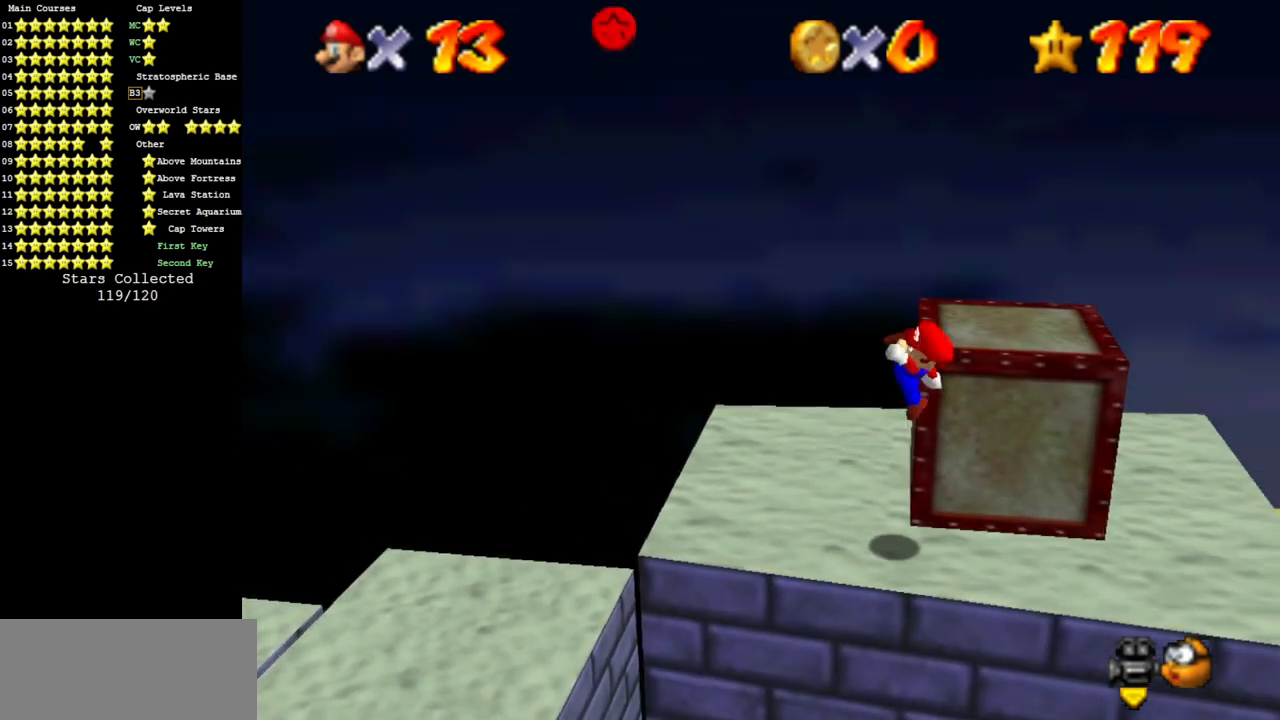
{"buttons": ["A"], "left_stick": "up-left", "events": [[367, "A", "down"]]}
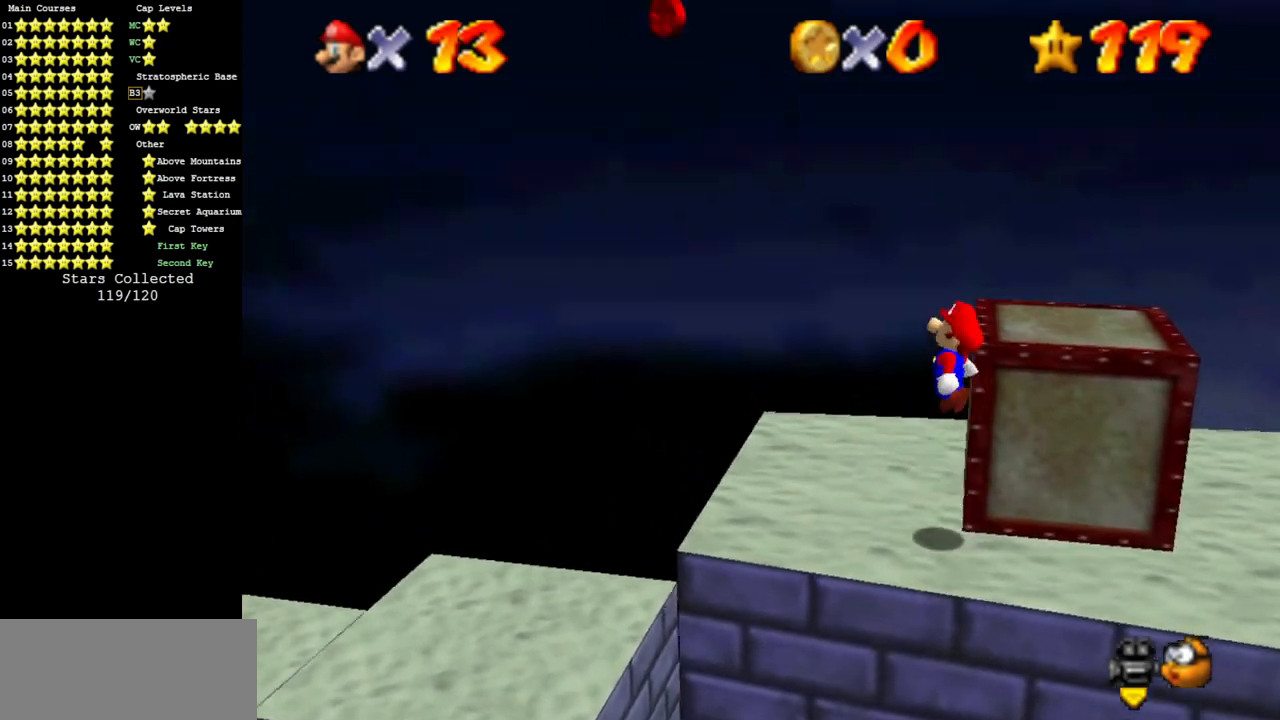
{"buttons": [], "left_stick": "up-left", "events": [[17, "A", "up"]]}
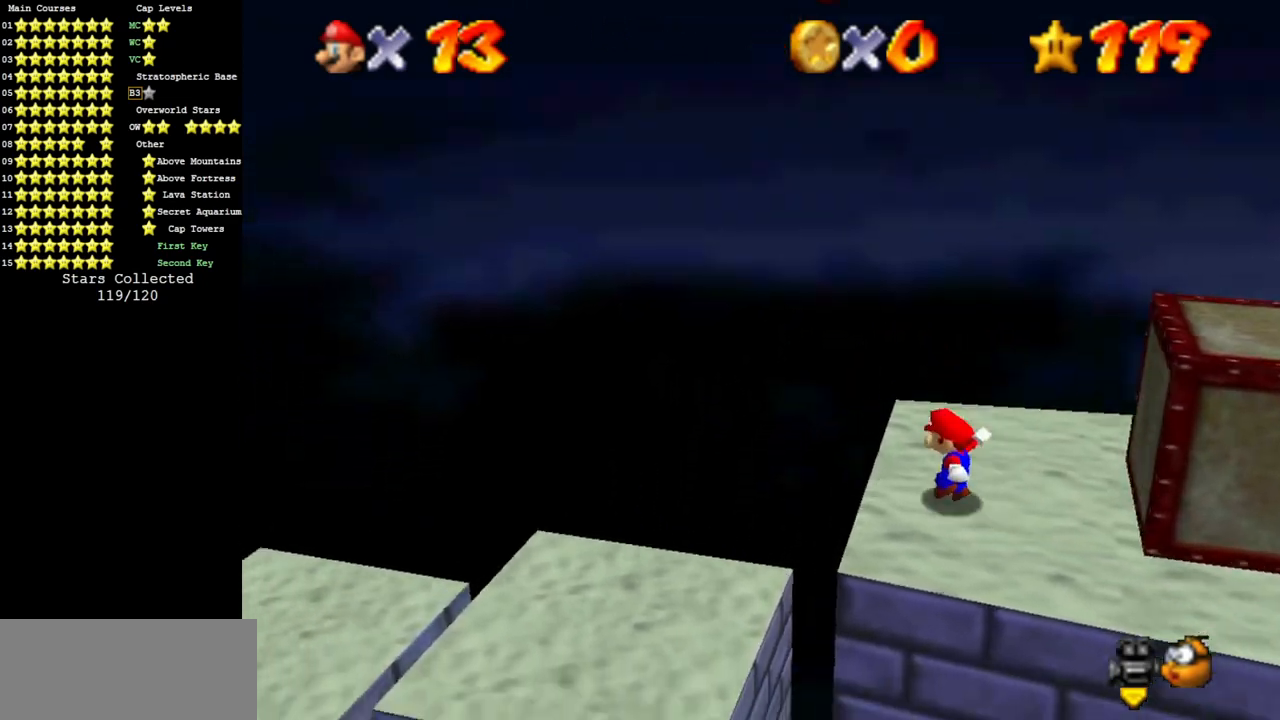
{"buttons": ["A"], "left_stick": "right", "events": [[100, "A", "down"], [133, "left_stick", "right"], [317, "left_stick", "center"], [467, "left_stick", "right"]]}
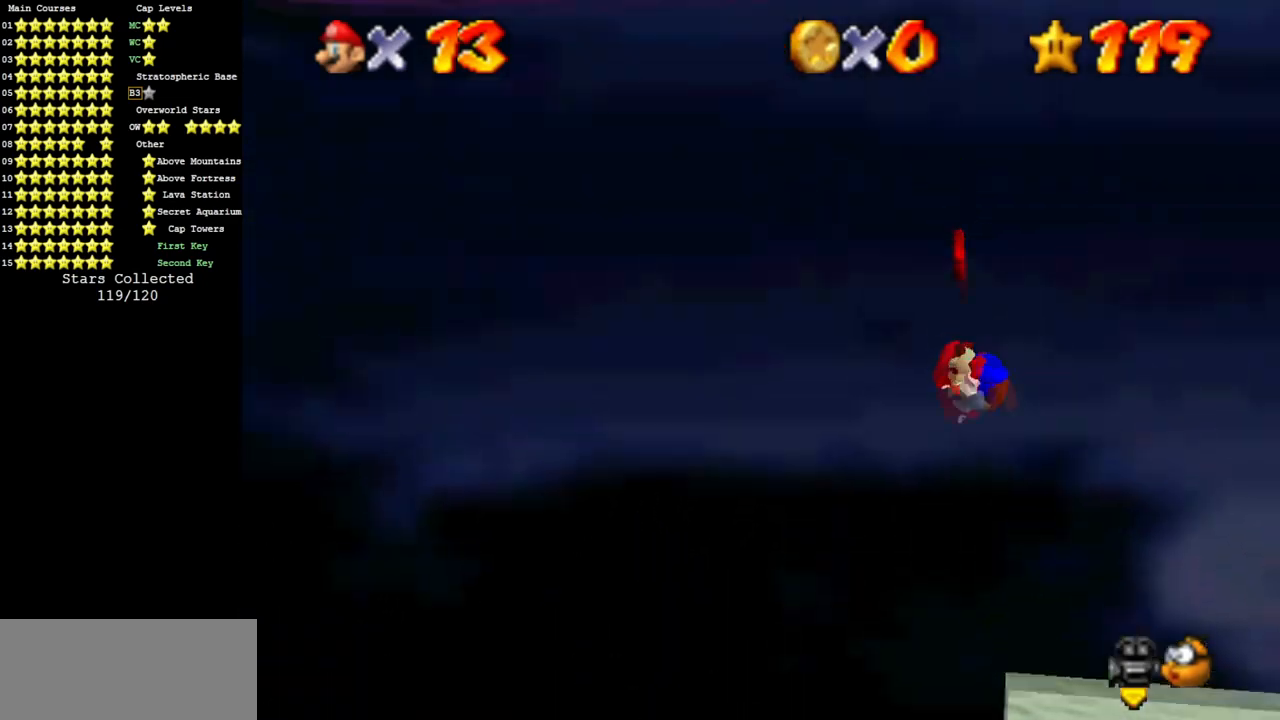
{"buttons": ["C_DOWN", "C_LEFT"], "left_stick": "right", "events": [[183, "A", "up"], [417, "C_LEFT", "down"], [433, "C_DOWN", "down"]]}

__Assigned task__. Report every line of the data above that contains the string "down" by copying it in full.

__Answer__.
{"buttons": ["A"], "left_stick": "up-left", "events": [[367, "A", "down"]]}
{"buttons": ["A"], "left_stick": "right", "events": [[100, "A", "down"], [133, "left_stick", "right"], [317, "left_stick", "center"], [467, "left_stick", "right"]]}
{"buttons": ["C_DOWN", "C_LEFT"], "left_stick": "right", "events": [[183, "A", "up"], [417, "C_LEFT", "down"], [433, "C_DOWN", "down"]]}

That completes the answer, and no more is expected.